Of more immediate interest is the distribution of temperatures in the tropical and subtropical waters of the northern hemisphere as tropical cyclone season approaches its peak. The Atlantic Ocean is warmer than normal all the way from Africa to the Caribbean, and sure enough an unusual early season disturbance came off Africa and held together to become minimal Tropical Storm Bret, which is currently scraping the coast of South America.

The western Pacific, which often spawns monster typhoons, is also above average, but there has been no activity lately. And in the eastern Pacific, the water southeast of Hawaii, so warm last year that it allowed several storms to threaten the islands, is cooler this season.

Finally, both lobes of the North Indian Ocean, particularly the Arabian Sea, are warm. Last year the water was also warmer than normal, and two record-breaking storms impacted the Arabian Peninsula.

Greenhouse Effect

Greenhouse gases absorb and trap the earth’s radiation. Graphic courtesy of NOAA.

There is still some residual resistance to the idea that human activities are causing the world to warm. Perhaps the technical explanation about the properties of carbon dioxide and methane are too complicated, so let’s try a simpler explanation.

There’s a reason for calling the effect of certain gases the Greenhouse Effect. What is a Greenhouse? It’s simply a structure made of glass. Why glass? Because sunlight passes through, is converted to heat, and is trapped. The trapping is accomplished because the glass does not conduct heat well. So the warm air inside the greenhouse cannot get out through the glass.

Now consider the atmosphere. Greenhouse gases have very little effect on sunlight, which passes through and heats the ground. The ground also emits radiation, but it is in a wavelength (microwave) which cannot pass though carbon dioxide and methane. The greenhouse gases act, in the case of the atmosphere, like the glass in a greenhouse. Greenhouse glass traps warm air; greenhouse gases trap the earth’s radiation.

There is little disagreement among scientists that greenhouse gases trap heat. There is also little doubt that a major source of atmospheric greenhouse gases is the burning of fossil fuels.

The Uncertain Future

The rate of increase in global CO2 emissions has declined in recent years, and was flat in 2015. While emissions continued to increase in developing countries, particularly India, declines in the US and China offset them in 2015. Much of the decline in the US is due to the availability of cheap natural gas, which is supplanting coal. Though cleaner than coal, natural gas is simply a bridge to a renewable-energy future. In China, the growth of GDP has slowed, and this, coupled with recent government policy changes, has led to lower emissions. Nevertheless, while emissions growth has leveled off, CO2 is still being added to the atmosphere. There is a long way to go to reach the UN’s goal of zero emissions by 2100.

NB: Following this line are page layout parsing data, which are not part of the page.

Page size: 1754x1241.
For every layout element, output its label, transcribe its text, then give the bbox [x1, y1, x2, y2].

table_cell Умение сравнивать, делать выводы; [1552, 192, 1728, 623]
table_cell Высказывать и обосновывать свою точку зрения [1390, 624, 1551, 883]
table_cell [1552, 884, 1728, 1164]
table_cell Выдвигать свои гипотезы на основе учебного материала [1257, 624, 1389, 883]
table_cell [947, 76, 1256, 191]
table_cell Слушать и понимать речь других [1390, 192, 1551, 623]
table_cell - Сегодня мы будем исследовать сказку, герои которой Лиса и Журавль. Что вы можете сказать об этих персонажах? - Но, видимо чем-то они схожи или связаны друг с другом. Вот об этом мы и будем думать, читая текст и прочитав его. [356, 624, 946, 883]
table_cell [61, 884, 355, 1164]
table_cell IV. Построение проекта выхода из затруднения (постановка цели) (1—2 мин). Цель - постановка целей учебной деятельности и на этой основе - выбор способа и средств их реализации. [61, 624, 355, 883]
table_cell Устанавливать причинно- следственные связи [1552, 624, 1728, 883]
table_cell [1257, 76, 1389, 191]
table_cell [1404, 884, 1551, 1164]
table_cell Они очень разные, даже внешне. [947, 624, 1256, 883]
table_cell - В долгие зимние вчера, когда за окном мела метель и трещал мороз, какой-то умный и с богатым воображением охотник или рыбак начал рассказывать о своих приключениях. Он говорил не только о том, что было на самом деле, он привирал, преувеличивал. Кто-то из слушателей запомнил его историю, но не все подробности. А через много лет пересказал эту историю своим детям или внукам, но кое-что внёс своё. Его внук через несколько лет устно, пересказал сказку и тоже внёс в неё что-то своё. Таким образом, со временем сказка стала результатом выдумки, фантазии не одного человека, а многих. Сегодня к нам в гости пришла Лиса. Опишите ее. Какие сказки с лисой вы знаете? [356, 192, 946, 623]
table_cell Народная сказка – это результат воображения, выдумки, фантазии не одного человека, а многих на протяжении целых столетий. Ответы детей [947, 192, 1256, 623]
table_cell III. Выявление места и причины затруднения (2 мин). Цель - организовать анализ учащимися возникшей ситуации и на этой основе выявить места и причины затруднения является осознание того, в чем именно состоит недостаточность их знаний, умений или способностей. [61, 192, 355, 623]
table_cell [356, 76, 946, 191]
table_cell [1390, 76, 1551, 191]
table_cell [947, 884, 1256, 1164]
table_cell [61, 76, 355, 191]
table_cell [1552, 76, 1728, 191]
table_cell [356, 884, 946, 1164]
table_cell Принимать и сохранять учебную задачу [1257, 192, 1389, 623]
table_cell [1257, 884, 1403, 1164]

Though the Paris agreement laid out a general path forward in which developed countries will convert from burning fossil fuels to using renewable energy sources while developing countries will largely skip the fossil-fuel-burning stage and go straight to renewables, the details are not clear. In particular, the detail of ‘who pays what?’ is missing.

To some extent, the problem of greenhouse gas emissions may solve itself. The cost of wind and solar power is declining. But relying on market forces cannot be the complete answer. Concerted action by governments must be part of the equation. Whether the Paris agreement is sufficient to curb greenhouse emissions enough to avert catastrophic consequences of climate change is still an open question.